→ WHAT THE TASK REQUIRES
Give the listing again word for word. Skip the pictures.

→ DATA UNDER STUDY

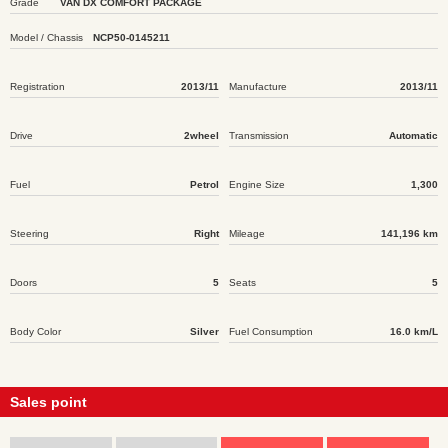
Grade
VAN DX COMFORT PACKAGE
Model / Chassis
NCP50-0145211
Registration
2013/11
Manufacture
2013/11
Drive
2wheel
Transmission
Automatic
Fuel
Petrol
Engine Size
1,300
Steering
Right
Mileage
141,196 km
Doors
5
Seats
5
Body Color
Silver
Fuel Consumption
16.0 km/L
Sales point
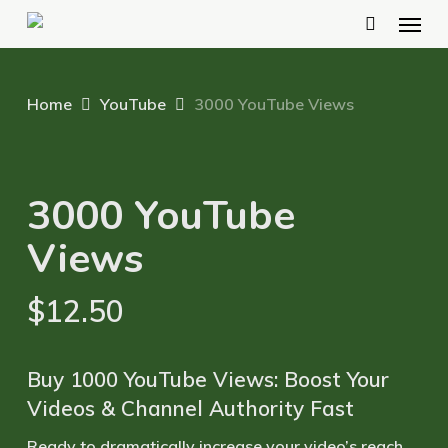
Menu
Skip
to
main
Home
YouTube
3000 YouTube Views
content
3000 YouTube
Views
$
12.50
Buy 1000 YouTube Views: Boost Your
Videos & Channel Authority Fast
Ready to dramatically
increase your video’s reach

→ ANSWER SPACE
Grade
VAN DX COMFORT PACKAGE
Model / Chassis
NCP50-0145211
Registration
2013/11
Manufacture
2013/11
Drive
2wheel
Transmission
Automatic
Fuel
Petrol
Engine Size
1,300
Steering
Right
Mileage
141,196 km
Doors
5
Seats
5
Body Color
Silver
Fuel Consumption
16.0 km/L
Sales point
Menu
Skip
to
main
Home
YouTube
3000 YouTube Views
content
3000 YouTube
Views
$
12.50
Buy 1000 YouTube Views: Boost Your
Videos & Channel Authority Fast
Ready to dramatically
increase your video’s reach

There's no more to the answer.